Lakehouse: A New Generation of Platforms for Data Warehousing and Advanced Analytics
Abstract:
The top two challenges for data users in enterprises are data quality and staleness. While building reliable data pipelines is inherently hard, a lot of today’s problems stem from the complex data architectures that organizations deploy. These architectures contain many systems—data lakes, message queues, and data warehouses—that data must pass through, where each transfer step adds delays and a potential source of errors. What if we could remove all these steps? In recent years, cloud storage and new open source systems have enabled a new architecture: the lakehouse, an ACID transactional layer over cloud data lake storage that can provide management features, indexing, and high SQL performance similar to a data warehouse. In addition, because they build on open storage formats and direct file access, lakehouses support AI, data science and streaming workloads that are difficult to run on data warehouses. Thousands of organizations including the largest Internet companies are now using the lakehouse model to replace separate data lake, warehouse and streaming systems. I’ll discuss the key trends and research challenges in this area based on my experience at Databricks and with the open source Delta Lake project.

Bio:
Matei Zaharia is an Assistant Professor of Computer Science at Stanford University and Chief Technologist at Databricks.
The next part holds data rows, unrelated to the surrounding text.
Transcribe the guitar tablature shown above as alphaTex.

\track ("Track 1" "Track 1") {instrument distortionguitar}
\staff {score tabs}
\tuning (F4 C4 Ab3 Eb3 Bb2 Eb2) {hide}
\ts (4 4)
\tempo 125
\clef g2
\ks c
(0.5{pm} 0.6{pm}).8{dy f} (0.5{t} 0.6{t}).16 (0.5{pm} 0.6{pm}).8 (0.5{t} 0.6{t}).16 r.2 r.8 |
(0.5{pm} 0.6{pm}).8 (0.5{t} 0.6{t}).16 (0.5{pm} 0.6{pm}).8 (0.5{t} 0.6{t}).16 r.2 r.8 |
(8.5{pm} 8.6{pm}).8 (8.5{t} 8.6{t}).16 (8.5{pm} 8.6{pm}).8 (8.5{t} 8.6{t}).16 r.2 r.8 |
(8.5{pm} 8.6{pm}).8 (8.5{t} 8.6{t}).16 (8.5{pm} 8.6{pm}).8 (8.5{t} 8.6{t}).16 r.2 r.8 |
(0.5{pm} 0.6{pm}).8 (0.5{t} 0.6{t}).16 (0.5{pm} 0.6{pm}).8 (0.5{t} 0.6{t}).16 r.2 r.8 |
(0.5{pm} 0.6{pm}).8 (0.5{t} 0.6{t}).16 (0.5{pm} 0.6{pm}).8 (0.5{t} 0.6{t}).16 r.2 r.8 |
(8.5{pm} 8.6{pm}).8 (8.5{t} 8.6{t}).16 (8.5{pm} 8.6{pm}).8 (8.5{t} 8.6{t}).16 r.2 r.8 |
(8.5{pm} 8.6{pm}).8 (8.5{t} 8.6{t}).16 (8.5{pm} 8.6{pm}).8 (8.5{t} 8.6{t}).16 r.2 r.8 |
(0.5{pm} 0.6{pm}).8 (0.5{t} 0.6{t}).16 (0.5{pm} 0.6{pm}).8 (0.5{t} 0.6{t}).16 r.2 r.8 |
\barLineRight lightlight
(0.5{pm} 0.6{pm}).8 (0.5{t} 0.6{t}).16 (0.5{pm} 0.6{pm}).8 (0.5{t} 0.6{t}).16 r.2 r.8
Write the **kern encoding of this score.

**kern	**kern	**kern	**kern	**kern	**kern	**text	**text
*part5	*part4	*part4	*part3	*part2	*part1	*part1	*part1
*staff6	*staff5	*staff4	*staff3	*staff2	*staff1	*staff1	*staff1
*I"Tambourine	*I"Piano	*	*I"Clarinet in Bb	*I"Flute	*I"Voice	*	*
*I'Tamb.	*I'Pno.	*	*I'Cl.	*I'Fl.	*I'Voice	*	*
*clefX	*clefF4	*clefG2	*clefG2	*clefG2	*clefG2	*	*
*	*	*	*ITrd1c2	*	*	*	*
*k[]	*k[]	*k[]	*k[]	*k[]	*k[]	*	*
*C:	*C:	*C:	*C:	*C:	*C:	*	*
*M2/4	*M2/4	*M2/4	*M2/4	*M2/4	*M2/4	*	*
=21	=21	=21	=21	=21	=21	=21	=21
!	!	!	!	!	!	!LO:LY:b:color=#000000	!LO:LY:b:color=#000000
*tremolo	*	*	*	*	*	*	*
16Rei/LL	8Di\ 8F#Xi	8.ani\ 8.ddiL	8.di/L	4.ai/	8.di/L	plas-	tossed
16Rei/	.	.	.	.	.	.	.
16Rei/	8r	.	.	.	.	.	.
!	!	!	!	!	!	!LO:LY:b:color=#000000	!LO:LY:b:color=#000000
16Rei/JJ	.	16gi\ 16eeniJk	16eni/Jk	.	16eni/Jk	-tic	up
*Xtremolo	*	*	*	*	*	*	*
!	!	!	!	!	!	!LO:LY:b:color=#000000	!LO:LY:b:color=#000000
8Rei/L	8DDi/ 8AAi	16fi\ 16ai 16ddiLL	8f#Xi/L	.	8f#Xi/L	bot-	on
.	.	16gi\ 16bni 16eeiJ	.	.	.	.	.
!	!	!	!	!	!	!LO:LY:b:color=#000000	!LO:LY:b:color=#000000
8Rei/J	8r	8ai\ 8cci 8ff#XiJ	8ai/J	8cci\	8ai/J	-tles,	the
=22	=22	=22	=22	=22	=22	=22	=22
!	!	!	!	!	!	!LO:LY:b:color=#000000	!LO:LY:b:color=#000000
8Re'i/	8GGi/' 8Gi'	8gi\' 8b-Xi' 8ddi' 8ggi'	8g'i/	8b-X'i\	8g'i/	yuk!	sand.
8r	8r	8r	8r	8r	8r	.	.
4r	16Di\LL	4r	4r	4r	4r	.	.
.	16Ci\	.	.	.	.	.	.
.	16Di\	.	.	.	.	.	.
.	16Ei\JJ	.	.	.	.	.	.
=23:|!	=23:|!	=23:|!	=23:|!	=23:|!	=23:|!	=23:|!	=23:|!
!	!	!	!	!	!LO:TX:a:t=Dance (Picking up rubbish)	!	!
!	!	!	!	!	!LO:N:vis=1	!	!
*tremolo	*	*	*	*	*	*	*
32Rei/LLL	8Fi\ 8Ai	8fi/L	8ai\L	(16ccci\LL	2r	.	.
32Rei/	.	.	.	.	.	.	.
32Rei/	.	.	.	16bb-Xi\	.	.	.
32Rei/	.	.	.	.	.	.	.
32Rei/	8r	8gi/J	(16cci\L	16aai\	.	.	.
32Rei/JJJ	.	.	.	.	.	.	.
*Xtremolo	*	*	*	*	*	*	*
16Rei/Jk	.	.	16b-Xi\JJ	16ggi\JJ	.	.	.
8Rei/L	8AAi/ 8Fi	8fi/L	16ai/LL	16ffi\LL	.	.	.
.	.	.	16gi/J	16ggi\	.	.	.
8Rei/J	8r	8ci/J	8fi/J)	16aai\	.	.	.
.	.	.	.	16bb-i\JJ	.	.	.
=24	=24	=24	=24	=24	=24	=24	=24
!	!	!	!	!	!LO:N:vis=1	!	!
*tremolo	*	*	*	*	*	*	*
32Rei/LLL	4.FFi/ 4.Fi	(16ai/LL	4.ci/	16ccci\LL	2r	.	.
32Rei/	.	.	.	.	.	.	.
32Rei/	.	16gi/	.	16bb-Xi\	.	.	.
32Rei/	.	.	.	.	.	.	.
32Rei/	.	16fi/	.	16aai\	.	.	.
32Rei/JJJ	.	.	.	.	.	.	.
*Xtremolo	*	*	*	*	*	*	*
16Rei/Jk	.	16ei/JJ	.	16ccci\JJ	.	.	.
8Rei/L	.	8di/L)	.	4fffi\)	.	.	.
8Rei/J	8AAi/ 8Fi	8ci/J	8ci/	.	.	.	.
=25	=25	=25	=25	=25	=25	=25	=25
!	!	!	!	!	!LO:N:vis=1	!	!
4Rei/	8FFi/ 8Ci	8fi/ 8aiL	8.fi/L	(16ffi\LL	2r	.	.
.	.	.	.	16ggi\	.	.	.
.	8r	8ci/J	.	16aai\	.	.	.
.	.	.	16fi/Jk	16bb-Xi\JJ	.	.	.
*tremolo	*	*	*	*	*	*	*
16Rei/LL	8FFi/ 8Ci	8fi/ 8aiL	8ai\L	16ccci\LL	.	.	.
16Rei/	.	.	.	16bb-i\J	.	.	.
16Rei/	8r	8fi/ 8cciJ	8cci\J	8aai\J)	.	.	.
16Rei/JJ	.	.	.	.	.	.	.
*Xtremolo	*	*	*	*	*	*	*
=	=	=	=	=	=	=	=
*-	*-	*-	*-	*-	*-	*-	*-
He started the Apache Spark project during his PhD at UC Berkeley, and has worked on other widely used open source data analytics and AI software including MLflow and Delta Lake. At Stanford, he is a co-PI of the DAWN lab focusing on infrastructure for machine learning. Matei’s research work was recognized through the 2014 ACM Doctoral Dissertation Award, an NSF CAREER Award, and the US Presidential Early Career Award for Scientists and Engineers (PECASE), the highest honor bestowed by the US government to early-career scientists and engineers.